GEB: Gefordert ist in Sanierungsfahrplänen für Gebäude auch eine Betrachtung der Wirtschaftlichkeit. Wie sollte man damit bei Fernwärme im Moment umgehen? Sind Energieberater schadenersatzpflichtig wenn ihre Annahmen nicht stimmen?

Dorß: Wesentliche Bedeutung hat gegenwärtig auch das mietrechtliche Wirtschaftlichkeitsgebot. Im Idealfall sollten sich Investitionen in ein Bestandsgebäude über die zu erwartenden Kosteneinsparungen refinanzieren. Bestehende Lücken können gegebenenfalls durch die Inanspruchnahme staatlicher Fördermittel geschlossen werden. Die aktive Fördermittelberatung ist somit zentraler Gegenstand der Gebäudeenergieberatung. Hierbei ist unter anderem die Abfolge dringend zu berücksichtigen. Erst den Fördermittelantrag stellen, dann gegebenenfalls den Bewilligungsbescheid abwarten und erst dann mit den Baumaßnahmen beginnen. Wird die Reihenfolge nicht eingehalten, besteht das Risiko dass Fördermittelansprüche verloren gehen.

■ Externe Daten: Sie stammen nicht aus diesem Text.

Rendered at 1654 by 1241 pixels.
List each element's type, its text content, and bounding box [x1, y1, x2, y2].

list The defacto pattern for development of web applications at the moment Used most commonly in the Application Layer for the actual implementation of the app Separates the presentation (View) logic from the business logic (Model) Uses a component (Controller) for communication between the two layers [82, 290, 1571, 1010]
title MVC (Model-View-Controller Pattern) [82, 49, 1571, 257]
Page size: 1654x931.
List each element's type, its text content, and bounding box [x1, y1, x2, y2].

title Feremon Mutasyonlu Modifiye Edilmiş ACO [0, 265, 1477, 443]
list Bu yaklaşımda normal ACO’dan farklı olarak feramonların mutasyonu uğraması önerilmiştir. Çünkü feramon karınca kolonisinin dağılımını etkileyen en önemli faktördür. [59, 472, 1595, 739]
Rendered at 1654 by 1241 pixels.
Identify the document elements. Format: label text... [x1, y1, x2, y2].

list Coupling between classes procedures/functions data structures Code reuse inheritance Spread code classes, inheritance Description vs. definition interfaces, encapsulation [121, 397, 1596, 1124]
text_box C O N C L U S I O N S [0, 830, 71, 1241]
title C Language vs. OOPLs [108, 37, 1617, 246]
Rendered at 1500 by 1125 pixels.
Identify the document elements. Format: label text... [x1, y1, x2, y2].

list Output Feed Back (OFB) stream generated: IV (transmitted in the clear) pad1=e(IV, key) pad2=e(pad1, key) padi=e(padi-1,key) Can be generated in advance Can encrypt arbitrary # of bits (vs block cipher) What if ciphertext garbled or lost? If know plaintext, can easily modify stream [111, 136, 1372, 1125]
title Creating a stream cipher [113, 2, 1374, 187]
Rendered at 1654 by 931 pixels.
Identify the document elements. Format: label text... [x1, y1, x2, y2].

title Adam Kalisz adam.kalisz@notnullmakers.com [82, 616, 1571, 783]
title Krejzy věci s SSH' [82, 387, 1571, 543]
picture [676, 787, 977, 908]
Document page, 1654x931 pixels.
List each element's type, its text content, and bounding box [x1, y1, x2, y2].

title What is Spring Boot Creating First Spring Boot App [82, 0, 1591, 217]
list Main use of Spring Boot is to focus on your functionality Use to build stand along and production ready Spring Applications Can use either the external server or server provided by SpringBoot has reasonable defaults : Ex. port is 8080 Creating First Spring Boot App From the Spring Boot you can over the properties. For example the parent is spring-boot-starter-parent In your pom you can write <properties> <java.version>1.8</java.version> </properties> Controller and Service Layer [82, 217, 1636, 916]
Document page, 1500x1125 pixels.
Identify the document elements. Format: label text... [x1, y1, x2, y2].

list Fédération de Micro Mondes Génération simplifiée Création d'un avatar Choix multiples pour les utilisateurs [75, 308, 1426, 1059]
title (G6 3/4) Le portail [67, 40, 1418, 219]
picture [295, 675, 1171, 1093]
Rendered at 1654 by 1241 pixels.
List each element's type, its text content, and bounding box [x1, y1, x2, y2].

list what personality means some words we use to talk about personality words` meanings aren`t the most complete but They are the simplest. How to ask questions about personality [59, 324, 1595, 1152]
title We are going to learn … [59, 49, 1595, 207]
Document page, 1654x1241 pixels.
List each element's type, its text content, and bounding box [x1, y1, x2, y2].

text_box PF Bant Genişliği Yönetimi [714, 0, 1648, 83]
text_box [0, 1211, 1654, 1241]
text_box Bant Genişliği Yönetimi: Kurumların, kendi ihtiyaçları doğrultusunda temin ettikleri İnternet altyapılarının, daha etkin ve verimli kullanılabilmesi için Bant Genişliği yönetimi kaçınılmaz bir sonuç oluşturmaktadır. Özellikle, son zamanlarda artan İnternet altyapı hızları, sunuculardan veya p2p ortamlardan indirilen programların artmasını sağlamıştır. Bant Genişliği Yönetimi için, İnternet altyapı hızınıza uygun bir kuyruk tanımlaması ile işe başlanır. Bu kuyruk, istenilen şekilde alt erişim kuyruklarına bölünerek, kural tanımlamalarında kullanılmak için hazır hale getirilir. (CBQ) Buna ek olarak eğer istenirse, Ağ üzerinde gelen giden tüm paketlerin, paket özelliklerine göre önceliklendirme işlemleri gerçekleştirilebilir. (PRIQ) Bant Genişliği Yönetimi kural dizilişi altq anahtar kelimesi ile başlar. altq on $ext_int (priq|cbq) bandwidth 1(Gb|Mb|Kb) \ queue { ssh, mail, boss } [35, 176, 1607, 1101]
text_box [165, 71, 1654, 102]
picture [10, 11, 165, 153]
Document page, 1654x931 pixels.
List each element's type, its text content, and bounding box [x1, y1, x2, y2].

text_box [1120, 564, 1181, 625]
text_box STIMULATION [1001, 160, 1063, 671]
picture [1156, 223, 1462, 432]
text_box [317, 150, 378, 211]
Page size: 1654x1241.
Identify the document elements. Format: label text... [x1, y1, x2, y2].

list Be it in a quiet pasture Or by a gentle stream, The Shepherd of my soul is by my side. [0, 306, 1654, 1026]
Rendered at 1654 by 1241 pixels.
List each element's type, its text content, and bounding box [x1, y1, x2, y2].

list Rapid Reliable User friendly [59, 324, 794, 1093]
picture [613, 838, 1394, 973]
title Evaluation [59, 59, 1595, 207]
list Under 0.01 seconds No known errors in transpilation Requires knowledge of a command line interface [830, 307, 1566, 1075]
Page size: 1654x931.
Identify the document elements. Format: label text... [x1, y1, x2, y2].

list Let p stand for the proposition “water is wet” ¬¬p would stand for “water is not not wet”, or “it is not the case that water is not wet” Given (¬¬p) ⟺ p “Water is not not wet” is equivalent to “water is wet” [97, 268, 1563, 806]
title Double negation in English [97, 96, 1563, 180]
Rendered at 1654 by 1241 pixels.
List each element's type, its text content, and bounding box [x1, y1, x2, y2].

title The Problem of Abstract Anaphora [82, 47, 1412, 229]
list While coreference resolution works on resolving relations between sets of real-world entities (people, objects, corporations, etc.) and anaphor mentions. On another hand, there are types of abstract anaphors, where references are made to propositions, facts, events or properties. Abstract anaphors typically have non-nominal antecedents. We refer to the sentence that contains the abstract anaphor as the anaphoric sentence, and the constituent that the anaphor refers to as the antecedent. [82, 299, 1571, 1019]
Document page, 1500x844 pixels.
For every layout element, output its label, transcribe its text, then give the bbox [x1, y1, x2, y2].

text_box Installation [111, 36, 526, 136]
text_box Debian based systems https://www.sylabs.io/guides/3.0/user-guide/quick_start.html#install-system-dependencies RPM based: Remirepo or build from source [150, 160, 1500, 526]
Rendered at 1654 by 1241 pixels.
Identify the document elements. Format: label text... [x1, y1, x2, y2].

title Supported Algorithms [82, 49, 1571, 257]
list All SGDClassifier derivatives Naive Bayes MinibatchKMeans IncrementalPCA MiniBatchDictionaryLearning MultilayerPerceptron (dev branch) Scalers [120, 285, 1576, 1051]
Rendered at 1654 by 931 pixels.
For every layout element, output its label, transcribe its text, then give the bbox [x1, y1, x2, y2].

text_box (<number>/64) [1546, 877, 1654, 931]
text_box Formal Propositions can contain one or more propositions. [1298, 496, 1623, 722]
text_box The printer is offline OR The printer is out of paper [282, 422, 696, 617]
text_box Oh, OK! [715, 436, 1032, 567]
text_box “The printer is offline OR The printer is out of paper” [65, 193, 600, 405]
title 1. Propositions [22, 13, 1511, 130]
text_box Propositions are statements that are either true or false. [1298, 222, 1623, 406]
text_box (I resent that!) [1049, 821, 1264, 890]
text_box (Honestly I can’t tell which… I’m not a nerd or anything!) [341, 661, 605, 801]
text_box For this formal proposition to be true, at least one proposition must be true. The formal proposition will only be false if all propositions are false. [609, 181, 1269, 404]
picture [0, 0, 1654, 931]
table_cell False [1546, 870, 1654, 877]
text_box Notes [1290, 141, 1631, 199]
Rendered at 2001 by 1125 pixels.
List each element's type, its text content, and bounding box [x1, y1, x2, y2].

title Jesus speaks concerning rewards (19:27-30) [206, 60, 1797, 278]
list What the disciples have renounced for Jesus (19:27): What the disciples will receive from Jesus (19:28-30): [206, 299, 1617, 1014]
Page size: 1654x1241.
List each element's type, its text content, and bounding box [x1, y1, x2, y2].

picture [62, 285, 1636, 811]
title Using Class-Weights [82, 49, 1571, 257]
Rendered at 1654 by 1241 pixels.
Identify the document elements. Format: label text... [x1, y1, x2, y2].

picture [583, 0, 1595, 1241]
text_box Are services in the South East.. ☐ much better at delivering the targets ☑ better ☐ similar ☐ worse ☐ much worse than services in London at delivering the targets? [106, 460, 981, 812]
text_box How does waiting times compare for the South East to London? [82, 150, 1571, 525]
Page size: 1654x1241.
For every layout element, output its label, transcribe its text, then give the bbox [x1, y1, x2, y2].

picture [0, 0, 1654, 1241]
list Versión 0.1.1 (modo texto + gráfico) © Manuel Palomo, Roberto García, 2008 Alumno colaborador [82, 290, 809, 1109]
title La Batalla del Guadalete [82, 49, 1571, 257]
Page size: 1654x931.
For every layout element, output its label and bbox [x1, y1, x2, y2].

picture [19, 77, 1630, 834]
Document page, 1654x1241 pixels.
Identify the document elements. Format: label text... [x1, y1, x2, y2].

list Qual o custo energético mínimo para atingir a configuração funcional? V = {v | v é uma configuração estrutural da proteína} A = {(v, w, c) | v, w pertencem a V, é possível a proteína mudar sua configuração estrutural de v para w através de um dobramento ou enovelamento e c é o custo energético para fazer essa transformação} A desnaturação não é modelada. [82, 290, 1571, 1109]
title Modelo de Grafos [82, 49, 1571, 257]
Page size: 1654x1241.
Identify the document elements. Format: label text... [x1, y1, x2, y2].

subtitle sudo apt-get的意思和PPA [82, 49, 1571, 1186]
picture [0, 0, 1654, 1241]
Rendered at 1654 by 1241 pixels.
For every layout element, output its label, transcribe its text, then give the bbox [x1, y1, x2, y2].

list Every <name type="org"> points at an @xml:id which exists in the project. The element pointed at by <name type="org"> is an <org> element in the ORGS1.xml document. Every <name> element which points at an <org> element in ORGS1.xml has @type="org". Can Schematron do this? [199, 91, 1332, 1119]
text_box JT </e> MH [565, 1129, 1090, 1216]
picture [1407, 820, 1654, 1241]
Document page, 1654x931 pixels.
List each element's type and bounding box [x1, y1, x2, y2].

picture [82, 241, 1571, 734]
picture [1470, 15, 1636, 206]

GEB: Wie können Energieberater im Moment seriöse Ökobilanzen für Gebäude erstellen, die an Fernwärme angeschlossen werden sollen? Können sie sich hier auch rechtlich absichern und wenn ja wie?

Dorß: Energieberater sollten sorgfältig darauf achten, dass sie die erforderlichen Daten projektbezogen dokumentieren und sich nicht nur auf mündliche Information verlassen. Auf das bestehende Risiko möglicher Abweichungen sollte stets auch in den Verträgen hingewiesen werden.